- Stored data entries
BEGIN

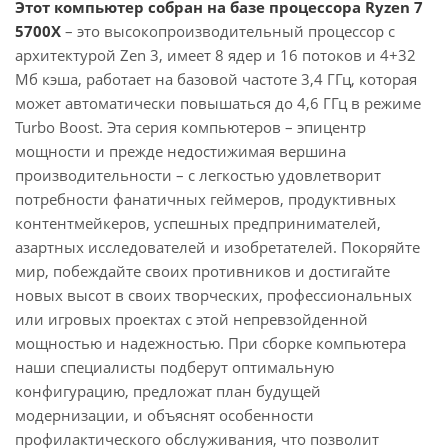
Этот компьютер собран на базе процессора Ryzen 7
5700X
– это высокопроизводительный процессор с
архитектурой Zen 3, имеет 8 ядер и 16 потоков и 4+32
Мб кэша, работает на базовой частоте 3,4 ГГц, которая
может автоматически повышаться до 4,6 ГГц в режиме
Turbo Boost. Эта серия компьютеров – эпицентр
мощности и прежде недостижимая вершина
производительности – с легкостью удовлетворит
потребности фанатичных геймеров, продуктивных
контентмейкеров, успешных предпринимателей,
азартных исследователей и изобретателей. Покоряйте
мир, побеждайте своих противников и достигайте
новых высот в своих творческих, профессиональных
или игровых проектах с этой непревзойденной
мощностью и надежностью. При сборке компьютера
наши специалисты подберут оптимальную
конфигурацию, предложат план будущей
модернизации, и объяснят особенности
профилактического обслуживания, что позволит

END

Retype all of the data above word for word, excluding the pictures.

Этот компьютер собран на базе процессора Ryzen 7
5700X
– это высокопроизводительный процессор с
архитектурой Zen 3, имеет 8 ядер и 16 потоков и 4+32
Мб кэша, работает на базовой частоте 3,4 ГГц, которая
может автоматически повышаться до 4,6 ГГц в режиме
Turbo Boost. Эта серия компьютеров – эпицентр
мощности и прежде недостижимая вершина
производительности – с легкостью удовлетворит
потребности фанатичных геймеров, продуктивных
контентмейкеров, успешных предпринимателей,
азартных исследователей и изобретателей. Покоряйте
мир, побеждайте своих противников и достигайте
новых высот в своих творческих, профессиональных
или игровых проектах с этой непревзойденной
мощностью и надежностью. При сборке компьютера
наши специалисты подберут оптимальную
конфигурацию, предложат план будущей
модернизации, и объяснят особенности
профилактического обслуживания, что позволит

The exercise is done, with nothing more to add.